How is ADHD Diagnosed?
Adult ADHD can manifest itself through a variety risky behavior, such as using drugs, smoking, getting in trouble with the law, antisocial behavior and poor work history. Your psychiatrist can assess if such symptoms may be due to adult ADHD.
There are three types of ADHD: hyperactive-impulsive, inattentive, and combined. These subtypes are identified and diagnosed by the number of symptoms in each category. The existence of those symptoms in adults may be often masked by coping mechanisms or by social difficulties.
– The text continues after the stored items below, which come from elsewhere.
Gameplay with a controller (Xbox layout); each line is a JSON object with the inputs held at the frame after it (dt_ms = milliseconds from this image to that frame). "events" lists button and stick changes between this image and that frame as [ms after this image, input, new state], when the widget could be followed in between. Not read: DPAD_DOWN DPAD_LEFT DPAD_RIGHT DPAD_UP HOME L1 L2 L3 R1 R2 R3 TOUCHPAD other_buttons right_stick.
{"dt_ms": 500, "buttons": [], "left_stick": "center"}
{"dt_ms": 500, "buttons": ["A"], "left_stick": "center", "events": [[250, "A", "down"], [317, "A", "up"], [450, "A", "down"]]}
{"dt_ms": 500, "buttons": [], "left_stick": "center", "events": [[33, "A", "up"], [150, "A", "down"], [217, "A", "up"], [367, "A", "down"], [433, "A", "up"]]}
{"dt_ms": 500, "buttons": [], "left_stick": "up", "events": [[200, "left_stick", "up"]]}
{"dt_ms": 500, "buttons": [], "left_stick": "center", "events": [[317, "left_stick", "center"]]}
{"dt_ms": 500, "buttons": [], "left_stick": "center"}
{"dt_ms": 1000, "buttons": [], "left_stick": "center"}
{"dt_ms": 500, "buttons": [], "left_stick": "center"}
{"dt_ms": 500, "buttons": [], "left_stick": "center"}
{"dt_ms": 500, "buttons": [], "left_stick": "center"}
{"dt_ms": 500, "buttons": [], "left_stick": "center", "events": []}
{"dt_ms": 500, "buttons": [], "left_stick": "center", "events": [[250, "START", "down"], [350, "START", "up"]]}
The symptoms of hyperactivity include:
- Talks excessively
- Constantly in motion – pacing, touching, or moving about the room
- Avoids sedentary work for highly active jobs
- Easily bored, seeks constant activity
Symptoms of impulsivity include:
- Highly impatient
- Easily irritated or angered
- Continually interrupting conversations
Symptoms of inattentive ADHD include:
- Procrastination, poor time management
- Frequently forgetful of information and responsibilities
- Difficulty initiating or following through with tasks
- Often loses objects, such as tools, notes, or utensils
Self diagnosis of ADHD may not be possible and it is always better to ask for an evaluation by a psychiatrist if you suspect you have adult ADHD.